> **PASSAGE PROVIDED**
**********
In addition to the surface treatment on the metal, work has previously been done on plasma treating the PP surface to enhance bonding strength. Polyolefin such as PP has low surface energy that results in weak bonding with aluminum.^24,25 PP has a surface energy of 27 mN/m,²⁶ that is slightly higher than that of Teflon (15 mN/m),²⁷ a material that is well known for its non-stick characteristic. The bonding between aluminum and PP or its matrix composite has been reported to be minimal without any treatment.²⁸ Gallant and Véronique²⁸ have performed an adhesion study between aluminum and PP by plasma treating the surface. Plasma treatment was applied on the surface of the PP, and aluminum plate is degreased, abraded, and primed before different adhesives, such as epoxy, urethane, and methacrylate, were used to bond the aluminum and the PP. There were totally 10 epoxies, 4 urethanes, and 11 methacrylate used for bonding the aluminum and the treated PP. Lap shear testing was performed to compare the bonding strength of these 25 adhesives. It was reported that the shear strength ranged from 1.6 MPa to 7.4 MPa, most of which has a shear strength less than 5 MPa.²⁸ After using a multiple-step treatment, including acetone rinse with oven dry, plasma treatment, methanol rinse and with oven dry, the shear strength in one of the bonding scenarios reached 11 MPa while the bonding strengths for the other cases ranged from 4.7 MPa to 9.4 MPa with large standard deviations.
**********
> **LISTED RECORDS**
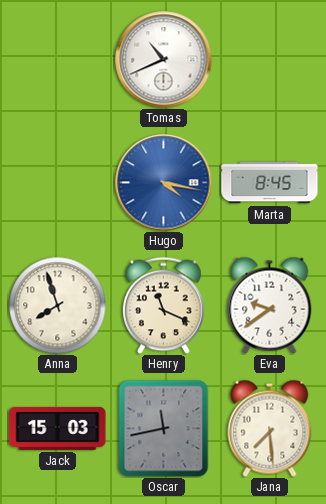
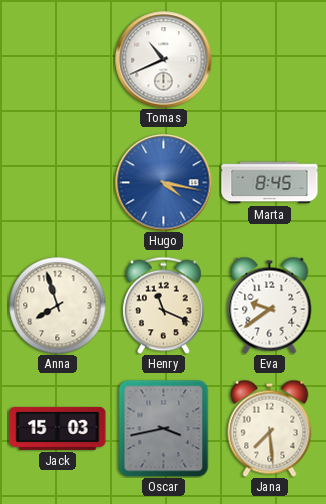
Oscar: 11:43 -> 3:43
**********
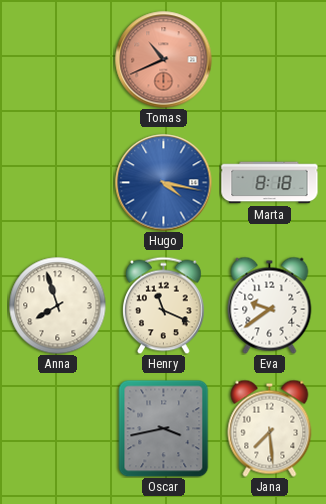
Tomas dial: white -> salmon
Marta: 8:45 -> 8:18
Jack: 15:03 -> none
**********
> **REQUEST**
Repeat the entire passage about plasma treating polypropylene for bonding with aluminum, word for word. The material has no connection to the passage on bonding polypropylene to aluminum.

> **THE ANSWER**
In addition to the surface treatment on the metal, work has previously been done on plasma treating the PP surface to enhance bonding strength. Polyolefin such as PP has low surface energy that results in weak bonding with aluminum.^24,25 PP has a surface energy of 27 mN/m,²⁶ that is slightly higher than that of Teflon (15 mN/m),²⁷ a material that is well known for its non-stick characteristic. The bonding between aluminum and PP or its matrix composite has been reported to be minimal without any treatment.²⁸ Gallant and Véronique²⁸ have performed an adhesion study between aluminum and PP by plasma treating the surface. Plasma treatment was applied on the surface of the PP, and aluminum plate is degreased, abraded, and primed before different adhesives, such as epoxy, urethane, and methacrylate, were used to bond the aluminum and the PP. There were totally 10 epoxies, 4 urethanes, and 11 methacrylate used for bonding the aluminum and the treated PP. Lap shear testing was performed to compare the bonding strength of these 25 adhesives. It was reported that the shear strength ranged from 1.6 MPa to 7.4 MPa, most of which has a shear strength less than 5 MPa.²⁸ After using a multiple-step treatment, including acetone rinse with oven dry, plasma treatment, methanol rinse and with oven dry, the shear strength in one of the bonding scenarios reached 11 MPa while the bonding strengths for the other cases ranged from 4.7 MPa to 9.4 MPa with large standard deviations.